It's worth mentioning surround encoding improvements in 1.1, partly because quite a few people are unaware that Opus even supports surround audio. It does— up to 255 channels, same as Vorbis. Also similar to the early Vorbis releases, surround encoding in Opus 1.0 was mostly untuned. The quality was good, but it was not particularly efficient.
The 1.1 release includes several simple but significant surround encoding upgrades, mostly involving smarter use of bit allocation.
Unlike Vorbis, Opus only supports coupling channels into stereo pairs. Surround streams consist of a collection of stereo and mono substreams bundled together.

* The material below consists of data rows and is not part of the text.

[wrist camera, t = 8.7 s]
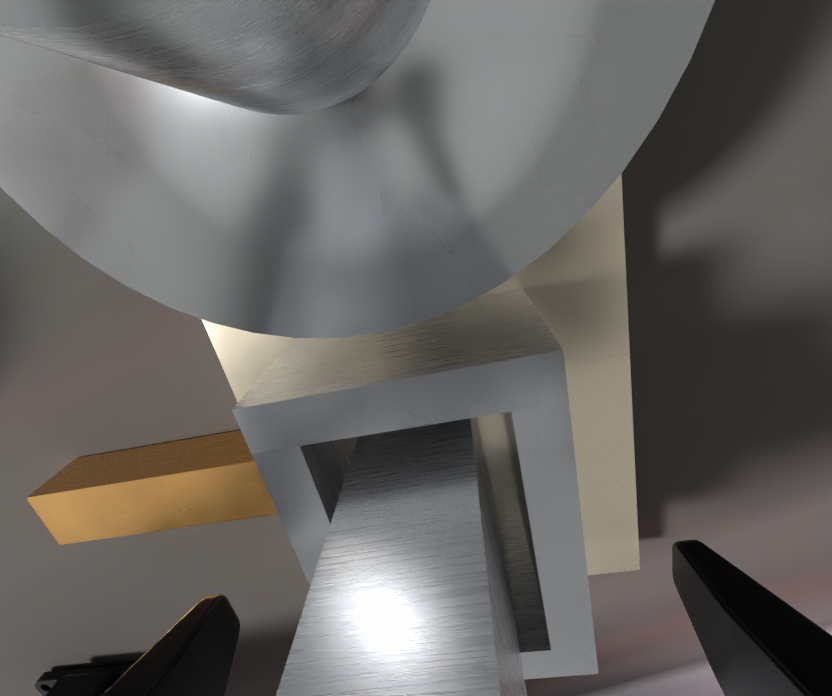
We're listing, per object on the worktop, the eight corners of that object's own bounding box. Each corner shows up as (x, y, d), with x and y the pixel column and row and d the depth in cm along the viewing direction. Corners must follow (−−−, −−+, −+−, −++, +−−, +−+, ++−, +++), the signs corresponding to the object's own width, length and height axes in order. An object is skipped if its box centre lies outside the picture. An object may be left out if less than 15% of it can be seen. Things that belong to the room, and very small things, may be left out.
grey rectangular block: (496, 503, 13) (582, 1043, 5) (419, 515, 14) (383, 1036, 6) (464, 362, 12) (515, 839, 3) (376, 380, 12) (226, 850, 4)
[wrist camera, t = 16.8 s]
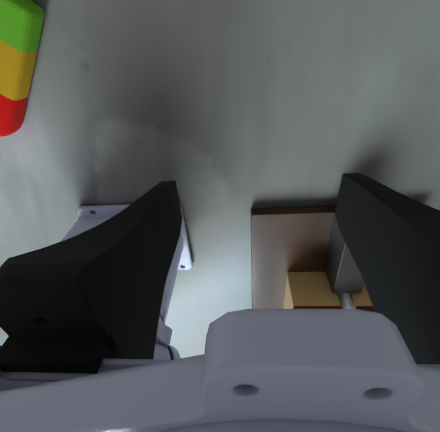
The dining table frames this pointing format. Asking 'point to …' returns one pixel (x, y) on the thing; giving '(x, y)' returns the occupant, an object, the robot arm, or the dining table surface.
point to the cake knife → (342, 269)
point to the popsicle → (17, 59)
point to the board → (286, 248)
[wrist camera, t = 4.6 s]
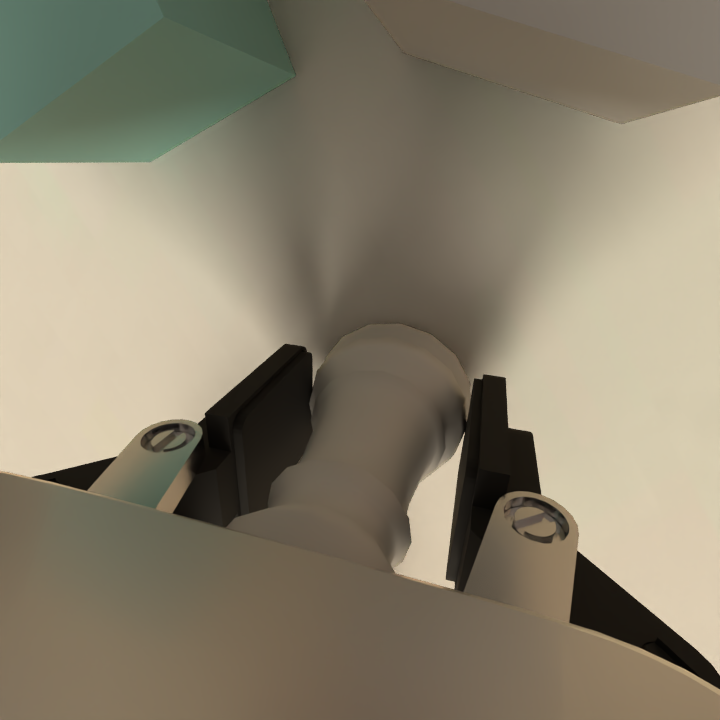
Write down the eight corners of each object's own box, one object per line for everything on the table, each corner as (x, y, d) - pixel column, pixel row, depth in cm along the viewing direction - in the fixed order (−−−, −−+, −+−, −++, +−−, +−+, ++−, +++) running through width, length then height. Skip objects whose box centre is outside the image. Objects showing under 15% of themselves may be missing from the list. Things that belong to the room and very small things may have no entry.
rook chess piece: (304, 335, 13) (85, 533, 6) (451, 299, 11) (382, 514, 4) (351, 458, 14) (218, 735, 7) (488, 442, 13) (481, 777, 6)
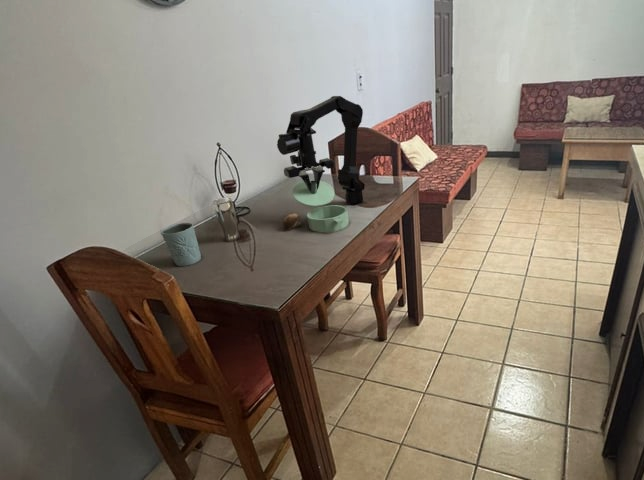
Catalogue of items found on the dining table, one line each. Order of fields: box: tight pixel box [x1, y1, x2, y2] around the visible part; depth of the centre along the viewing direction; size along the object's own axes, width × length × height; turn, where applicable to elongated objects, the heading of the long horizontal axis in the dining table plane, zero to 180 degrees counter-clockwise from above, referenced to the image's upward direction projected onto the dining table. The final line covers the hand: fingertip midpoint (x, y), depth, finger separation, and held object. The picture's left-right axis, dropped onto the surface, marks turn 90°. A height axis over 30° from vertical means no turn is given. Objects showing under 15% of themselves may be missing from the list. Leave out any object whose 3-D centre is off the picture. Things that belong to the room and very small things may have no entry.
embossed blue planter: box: [160, 222, 202, 267], centre depth 143 cm, size 10×10×12 cm
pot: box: [306, 204, 350, 234], centre depth 161 cm, size 15×21×5 cm
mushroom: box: [282, 213, 302, 231], centre depth 161 cm, size 8×8×6 cm
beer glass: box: [212, 196, 242, 243], centre depth 156 cm, size 7×7×15 cm
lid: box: [291, 179, 335, 208], centre depth 162 cm, size 16×16×6 cm
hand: (313, 190), depth 162 cm, fingers closed on lid, 3 cm apart
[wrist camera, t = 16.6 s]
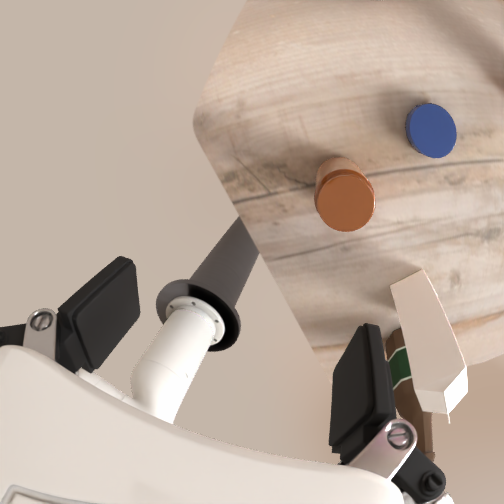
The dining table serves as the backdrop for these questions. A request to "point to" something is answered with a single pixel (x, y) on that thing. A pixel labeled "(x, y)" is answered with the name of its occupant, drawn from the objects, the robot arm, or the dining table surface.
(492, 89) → the dining table surface
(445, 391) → the milk
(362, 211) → the jar
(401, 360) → the beer bottle
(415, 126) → the jar lid
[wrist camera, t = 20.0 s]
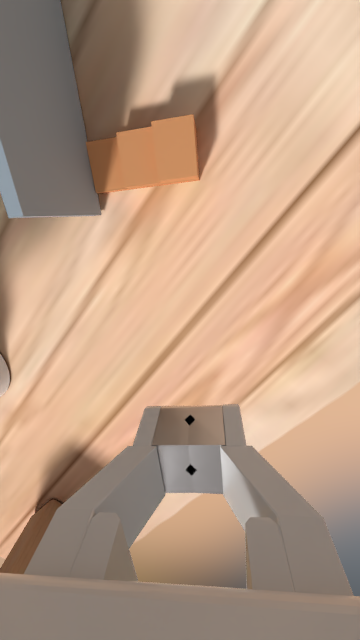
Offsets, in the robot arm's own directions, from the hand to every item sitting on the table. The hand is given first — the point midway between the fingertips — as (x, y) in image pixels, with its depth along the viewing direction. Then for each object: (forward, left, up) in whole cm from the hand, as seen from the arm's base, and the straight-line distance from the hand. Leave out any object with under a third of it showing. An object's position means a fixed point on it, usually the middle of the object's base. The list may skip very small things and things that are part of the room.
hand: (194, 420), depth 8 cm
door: (-13, +18, -26) cm, 34 cm away
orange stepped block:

Previously, bit allocation in a surround stream was about as simple as possible; every channel got the same number of bits to start, whether it was mono, part of a stereo pair, or LFE. In addition, these assignments were inflexible; channel bit allocation wasn't adjusted according to the content it was carrying. Even an inaudible channel carrying near-silence got the same allocation (though later decision making could effectively turn off channels carrying true digital silence).
Libopus 1.1 uses a better scheme that's still relatively simple. For requested bitrates over 20kbps per channel, every substream (whether it's stereo or mono) gets 20kbit up front. LFE is an exception; it gets 3.5kbps. Below 20kbps/channel, the 20kbit allocation is scaled proportionately. Remaining bits of the base allocation are then evenly divided amongst channels. This means that at at the lowest bitrates, stereo and mono substreams begin with the same base rate. As the overall bitrate increases, stereo substreams receive twice the additional bits of mono streams so that at high rates, stereo substreams asymptotically approach having twice as many bits as mono.
These base allocations are fungible in 1.1. Further content analysis, such as the stereo saving, surround masking, and tonality estimation below then adjust bits allocations between streams based on the audio content.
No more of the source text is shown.